TASK OBJECTIVE ▸
The lines to reproduce run from the one containing "(Zeichnet sich besonders" through the end of the records below. Reproduce them exactly and add nothing.

INFORMATION ▸
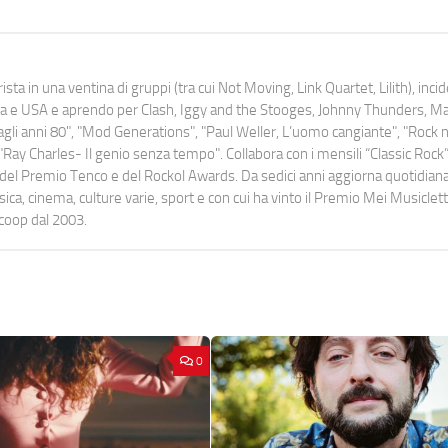
ista in una ventina di gruppi (tra cui Not Moving, Link Quartet, Lilith), inc
uropa e USA e aprendo per Clash, Iggy and the Stooges, Johnny Thunders, 
o dagli anni 80", "Mod Generations", "Paul Weller, L’uomo cangiante", "Rock n
Ray Charles- Il genio senza tempo". Collabora con i mensili “Classic Rock”,
urati del Premio Tenco e del Rockol Awards. Da sedici anni aggiorna quotidia
a, cinema, culture varie, sport e con cui ha vinto il Premio Mei Musiclett
ocoop dal 2003.
0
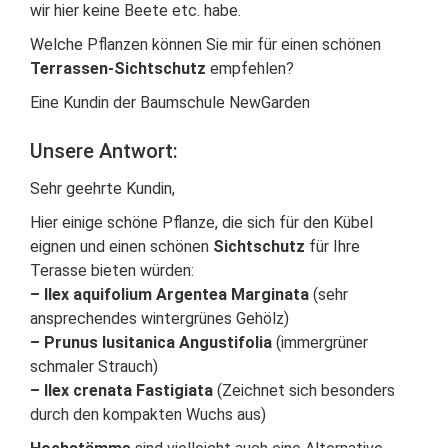
wir hier keine Beete etc. habe.
Welche Pflanzen können Sie mir für einen schönen
Terrassen-Sichtschutz
empfehlen?
Eine Kundin der Baumschule NewGarden
Unsere Antwort:
Sehr geehrte Kundin,
Hier einige schöne Pflanze, die sich für den Kübel
eignen und einen schönen
Sichtschutz
für Ihre
Terasse bieten würden:
– Ilex aquifolium Argentea Marginata
(sehr
ansprechendes wintergrünes Gehölz)
– Prunus lusitanica Angustifolia
(immergrüner
schmaler Strauch)
– Ilex crenata Fastigiata
(Zeichnet sich besonders
durch den kompakten Wuchs aus)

TASK RESPONSE ▸
(Zeichnet sich besonders
durch den kompakten Wuchs aus)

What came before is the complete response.